**DOCUMENT TEXT**

□ □ □ □ □

Similarly, at a time when some contemporary observers have questioned
the utility of the amphibious-warfare capabilities of the Marine Corps
during the 21st century, Lehman's account of how approximately 400 leathernecks
of the 22nd Marine Expeditionary Unit from the amphibious assault ship
USS Guam seized Grenada's Pearl Airport in October 1982 is a timely reminder
of how difficult it is for anyone to predict when, where, or how the
nation's--and world's--premier "911" force will be called to
action in some future "come-as-you-are" crisis or conflict.
George Lehman, the great grandfather of John Lehman's own grandfather,
served as a physician for four years with Gen. George Washington and,
later, on the privateer Fair American during the War of the American
Revolution. That personal background may help to explain Lehman's emphasis
on the relative importance of the privateer in early U.S. naval history.
Many navalists may find it difficult to agree, however, with his assertion
that in times of future crises it is not inconceivable that a modern
version of privateering could play a useful role in augmenting the Navy's
fast-shrinking fleet.

□ □ □ □ □

**DATA PROVIDED**

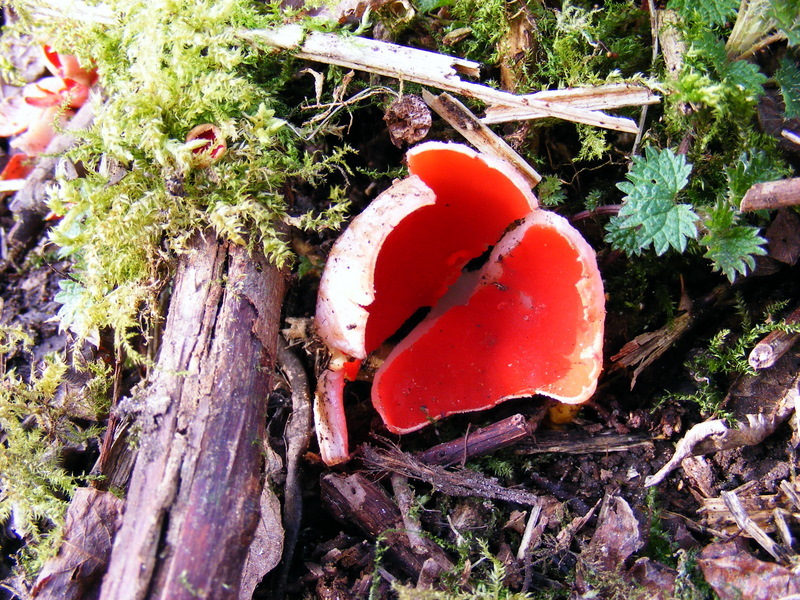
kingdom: Fungi
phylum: Ascomycota
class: Pezizomycetes
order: Pezizales
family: Sarcoscyphaceae
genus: Sarcoscypha
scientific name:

□ □ □ □ □

**TASK LIST**
1) Give every person's full name (first and last name together) that appears in the passage on naval history.
2) Copy out the lines of the taxonomy records word for word, leaving out the pictures.
The records have nothing to do with the passage on naval history.

**EXPECTED RESULTS**
1)
George Lehman
John Lehman
George Washington

2)
kingdom: Fungi
phylum: Ascomycota
class: Pezizomycetes
order: Pezizales
family: Sarcoscyphaceae
genus: Sarcoscypha
scientific name:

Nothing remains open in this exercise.